The market for breast cancer drug therapies in Brazil, Russia, India and China (the BRIC nations) will grow by an annual average rate of 8% over the next five years, increasing from $1.7 billion in 2012 to $2.5 billion in 2017, according to new forecasts.

The market's rate of growth will be the result of the launch of a number of premium-priced agents, plus a gradual increase in the use of targeted therapies and a rise in the incident population, according to the report, which is published by Decision Resources.

The breast cancer market in Brazil is currently the largest of the BRIC nations, and accounts for 50% of the total market share for these treatments. However, while these market shares will remain consistent, sales in China are expected to develop the most in the period to 2017, says the study.

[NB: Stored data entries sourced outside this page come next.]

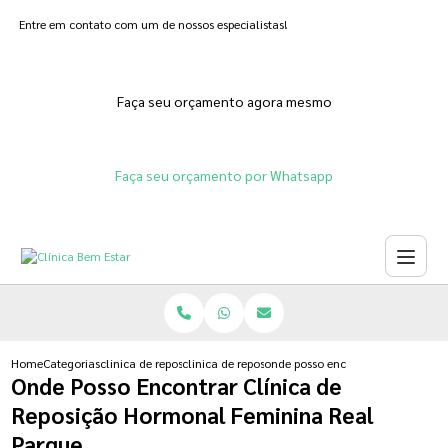
Entre em contato com um de nossos especialistas!
Faça seu orçamento agora mesmo
Faça seu orçamento por Whatsapp
Home
Categorias
clinica de reposicao hormonal
clinica de reposicao hormonal para menopausa
onde posso encontrar clinica de 
Onde Posso Encontrar Clínica de
Reposição Hormonal Feminina Real
Parque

"Among the BRIC nations, China will experience the greatest growth over the forecast period," comments Andreia Ribeiro, an analyst at Decision Resources. "This will primarily be driven by the rising number of incident cases and changes in medical practice towards more personalised treatments, especially trastuzumab and GlaxoSmithKline's soon-to-launch Tykerb [lapatinib]," she adds.

The report's findings reveal that Roche's HER2-targeting agent Herceptin (trastuzumab) was the brand leader in sales across all the BRIC markets in 2012, and that by 2017 it is expected to have maintained its premium position, despite experiencing loss of market share. 

Overall, the use of targeted therapies is expected to increase in the BRIC markets, garnering estimated sales rising from $615 million in 2012 to $1.16 billion by 2017. Increased and improved patient access to these more expensive agents, aided by the entry of a biosmilar version of trastuzumab, will be major drivers of sales in these markets, the report forecasts.

In addition, growth of the breast cancer markets in the BRIC nations will also be determined by the launch of several new therapies during the period to 2017, it says. These will consist of: - novel and modified HER2-targeting agents - Roche's Perjeta (pertuzumab) and the same firm's antibody drug conjugate trastuzumab-DM1; - novel chemotherapeutic agents - Eisai's Halaven (eribulin mesylate) and Bristol-Myers Squibb's Ixempra (ixabepilone); and - a novel targeted therapy - Novartis' Afinitor (everolimus).

Together, these emerging therapies will contribute approximately 9% to overall breast cancer sales in the BRIC markets by 2017, the report forecasts.